Uber in advanced talks to acquire Middle East rival Careem
The value of Uber Technologies Inc. is set to plummet with the potential acquisition of Careem Networks FZ, another transportation network company based in Dubai, with operations in over 100 cities in 14 countries in the Middle East, Africa, and South Asia.
According to Bloomberg news, the owners of Uber and Careem Networks FZ are in advanced discussions and a cash-and-shares transaction that values Careem at about $3 billion may be announced in the coming weeks.
Negotiations are ongoing and no final agreements have been reached, reports indicate.
Analysts say the move is great for San Francisco-based Uber as it moves towards a potential initial public offering this year.
According to Gulfnews.com, Uber and Careem held preliminary talks in July to combine their Middle Eastern ride-hailing services, hoping to resolve a costly rivalry in the region, people familiar with the matter said at the time.

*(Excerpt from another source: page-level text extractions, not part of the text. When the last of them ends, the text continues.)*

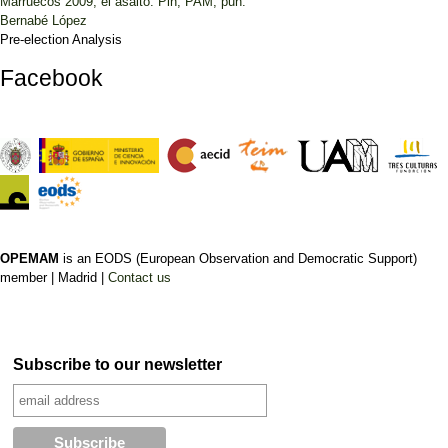
Marruecos 2009, el asalto: Pin, PAM, pun.
Bernabé López
Pre-election Analysis
Facebook
OPEMAM
is an EODS (European Observation and Democratic Support)
member |
Madrid |
Contact us
Subscribe to our newsletter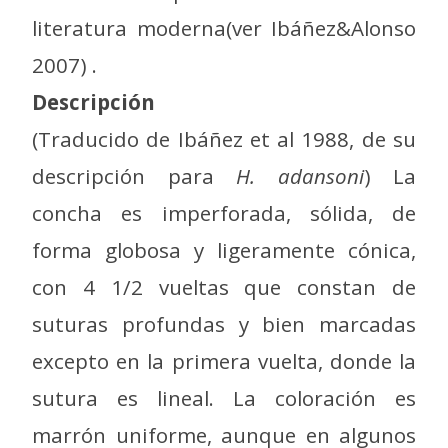
literatura moderna(ver Ibáñez&Alonso
2007) .
Descripción
(Traducido de Ibáñez et al 1988, de su
descripción para
H. adansoni
) La
concha es imperforada, sólida, de
forma globosa y ligeramente cónica,
con 4 1/2 vueltas que constan de
suturas profundas y bien marcadas
excepto en la primera vuelta, donde la
sutura es lineal. La coloración es
marrón uniforme, aunque en algunos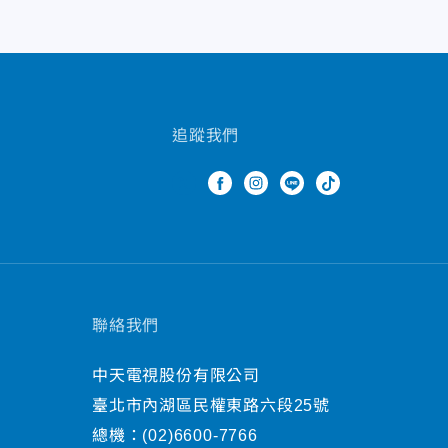
追蹤我們
聯絡我們
中天電視股份有限公司
臺北市內湖區民權東路六段25號
總機：
(02)6600-7766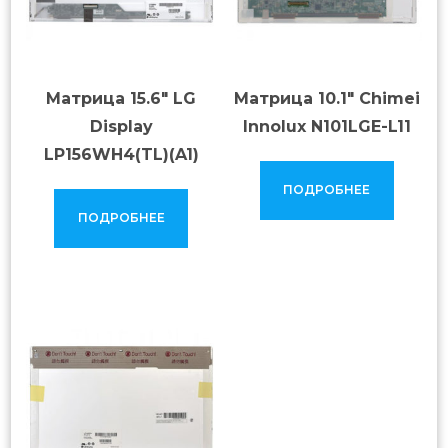
Матрица 15.6″ LG
Матрица 10.1″ Chimei
Display
Innolux N101LGE-L11
LP156WH4(TL)(A1)
ПОДРОБНЕЕ
ПОДРОБНЕЕ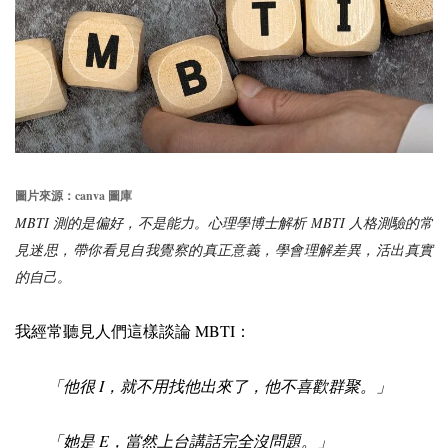
canva
圖片來源：
圖庫
MBTI
MBTI
測的是偏好，不是能力。心理學博士解析
人格測驗的常
見迷思，帶你看見自我覺察的真正意義，學會理解差異，活出真實
的自己。
MBTI
我經常聽見人們這樣談論
：
I
「他很
，就不用找他出來了，他不喜歡群聚。」
E
「她是
，當然上台講話完全沒問題。」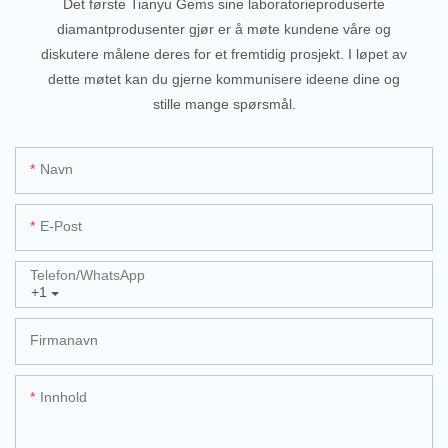
Det første Tianyu Gems sine laboratorieproduserte
diamantprodusenter gjør er å møte kundene våre og
diskutere målene deres for et fremtidig prosjekt. I løpet av
dette møtet kan du gjerne kommunisere ideene dine og
stille mange spørsmål.
Navn
E-Post
Telefon/whatsApp
+1
Firmanavn
Innhold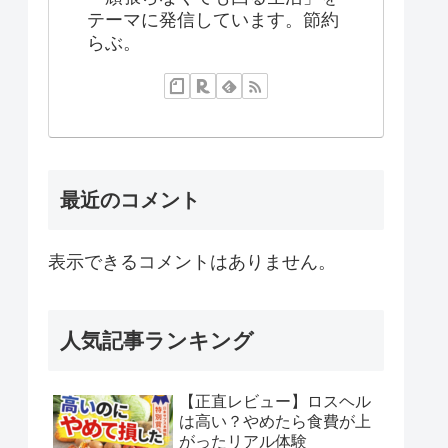
テーマに発信しています。節約
らぶ。
最近のコメント
表示できるコメントはありません。
人気記事ランキング
【正直レビュー】ロスヘル
は高い？やめたら食費が上
がったリアル体験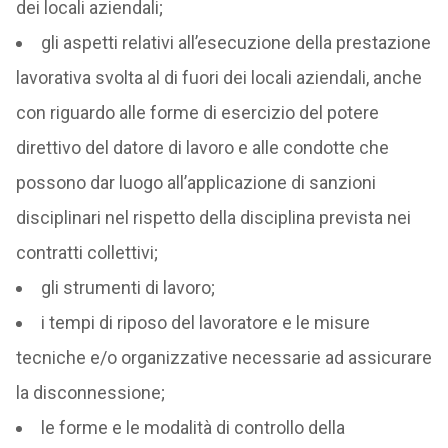
dei locali aziendali;
gli aspetti relativi all’esecuzione della prestazione
lavorativa svolta al di fuori dei locali aziendali, anche
con riguardo alle forme di esercizio del potere
direttivo del datore di lavoro e alle condotte che
possono dar luogo all’applicazione di sanzioni
disciplinari nel rispetto della disciplina prevista nei
contratti collettivi;
gli strumenti di lavoro;
i tempi di riposo del lavoratore e le misure
tecniche e/o organizzative necessarie ad assicurare
la disconnessione;
le forme e le modalità di controllo della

Careem, whose backers include Saudi Prince Alwaleed bin Talal’s investment firm and Japanese e-commerce giant Rakuten Inc., was valued at about $1 billion in a 2016 funding round, making it one of the most valuable technology start-ups in the Middle East.
The company has more than a million drivers and operates in more than 100 cities in the Middle East, according to its website.
Acquiring a rival would be a departure in strategy for Uber. The company has traditionally used such deals to offload costly overseas operations and take stakes in competitors, as it did in China, Russia and Southeast Asia.
A deal would signal Uber’s commitment to the Middle East, where one of its biggest investors, a Saudi Arabian sovereign wealth fund overseen by the divisive Crown Prince Mohammad Bin Salman, is based.
It would also form an alliance with the biggest backers of its main competitor at home, Lyft Inc. Rakuten holds more than 10 per cent of Lyft, which is expected to hold its own IPO in the coming months.